Can you write out the records below again, substituting "Graph" for "Chart" and leaving everything else unchanged, but without the pictures?

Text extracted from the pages
****

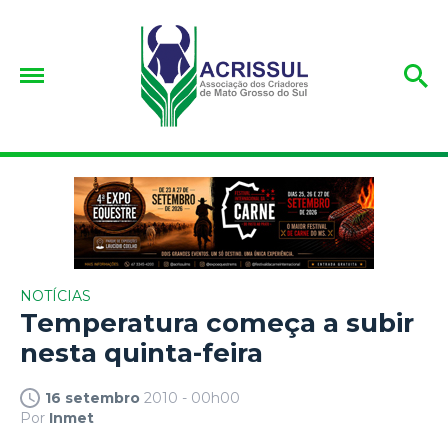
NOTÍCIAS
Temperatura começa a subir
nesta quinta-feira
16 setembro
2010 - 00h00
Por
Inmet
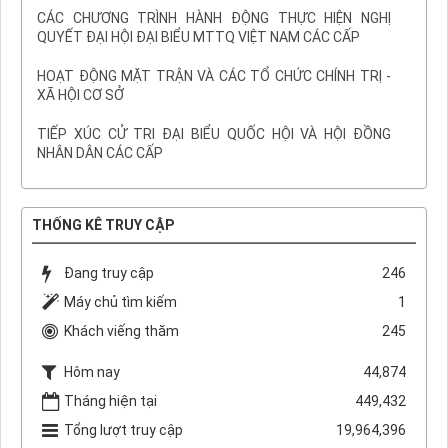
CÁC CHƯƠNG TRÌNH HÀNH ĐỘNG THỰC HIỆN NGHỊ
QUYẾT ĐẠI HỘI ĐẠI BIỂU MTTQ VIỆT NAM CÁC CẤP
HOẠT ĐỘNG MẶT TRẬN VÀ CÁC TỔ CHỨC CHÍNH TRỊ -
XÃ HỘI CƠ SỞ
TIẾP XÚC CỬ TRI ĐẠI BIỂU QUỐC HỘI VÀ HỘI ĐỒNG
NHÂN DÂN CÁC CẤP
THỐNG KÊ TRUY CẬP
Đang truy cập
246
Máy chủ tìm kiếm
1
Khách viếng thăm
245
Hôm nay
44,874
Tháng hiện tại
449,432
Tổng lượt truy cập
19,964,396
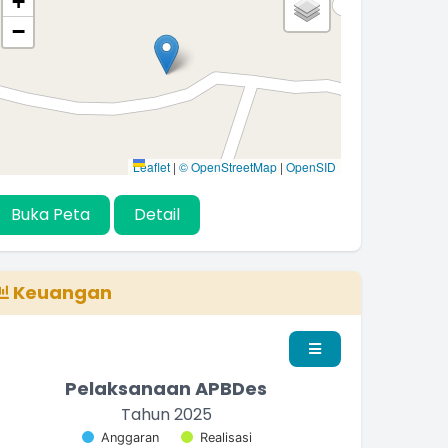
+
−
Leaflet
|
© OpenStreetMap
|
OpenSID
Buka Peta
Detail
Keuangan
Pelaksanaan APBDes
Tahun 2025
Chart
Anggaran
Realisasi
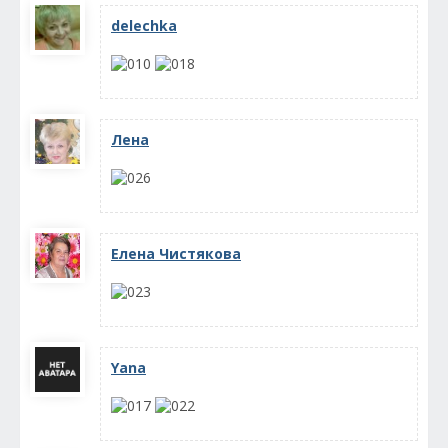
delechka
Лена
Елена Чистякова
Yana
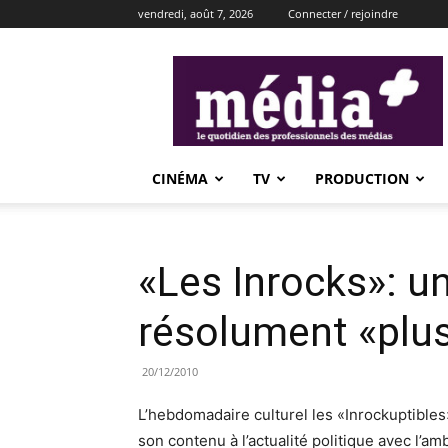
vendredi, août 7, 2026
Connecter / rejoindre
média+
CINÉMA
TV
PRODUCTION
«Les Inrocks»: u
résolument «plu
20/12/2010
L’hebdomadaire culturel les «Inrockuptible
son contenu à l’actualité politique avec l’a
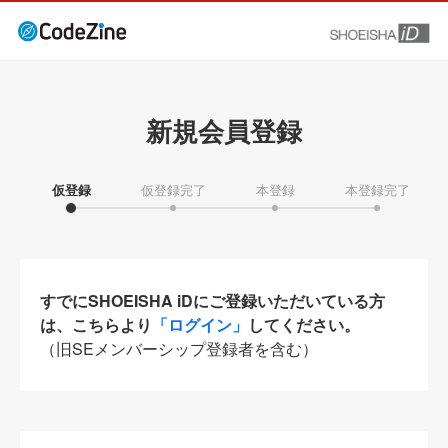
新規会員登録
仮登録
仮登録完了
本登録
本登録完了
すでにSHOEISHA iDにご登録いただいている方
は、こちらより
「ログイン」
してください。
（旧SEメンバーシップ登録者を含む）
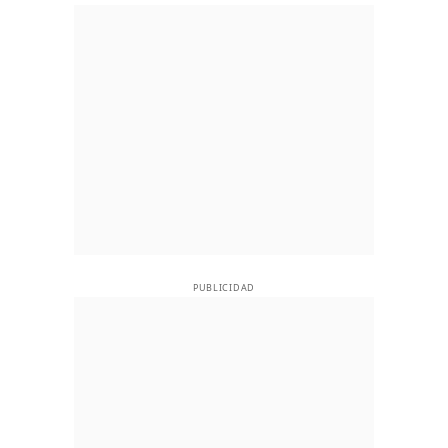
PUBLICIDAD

****

> _ANSWER AREA_:
NOTÍCIAS
Temperatura começa a subir
nesta quinta-feira
16 setembro
2010 - 00h00
Por
Inmet
CÁC CHƯƠNG TRÌNH HÀNH ĐỘNG THỰC HIỆN NGHỊ
QUYẾT ĐẠI HỘI ĐẠI BIỂU MTTQ VIỆT NAM CÁC CẤP
HOẠT ĐỘNG MẶT TRẬN VÀ CÁC TỔ CHỨC CHÍNH TRỊ -
XÃ HỘI CƠ SỞ
TIẾP XÚC CỬ TRI ĐẠI BIỂU QUỐC HỘI VÀ HỘI ĐỒNG
NHÂN DÂN CÁC CẤP
THỐNG KÊ TRUY CẬP
Đang truy cập
246
Máy chủ tìm kiếm
1
Khách viếng thăm
245
Hôm nay
44,874
Tháng hiện tại
449,432
Tổng lượt truy cập
19,964,396
+
−
Leaflet
|
© OpenStreetMap
|
OpenSID
Buka Peta
Detail
Keuangan
Pelaksanaan APBDes
Tahun 2025
Graph
Anggaran
Realisasi
delechka
Лена
Елена Чистякова
Yana
vendredi, août 7, 2026
Connecter / rejoindre
média+
CINÉMA
TV
PRODUCTION
«Les Inrocks»: u
résolument «plu
20/12/2010
L’hebdomadaire culturel les «Inrockuptible
son contenu à l’actualité politique avec l’a
新規会員登録
仮登録
仮登録完了
本登録
本登録完了
すでにSHOEISHA iDにご登録いただいている方
は、こちらより
「ログイン」
してください。
（旧SEメンバーシップ登録者を含む）
PUBLICIDAD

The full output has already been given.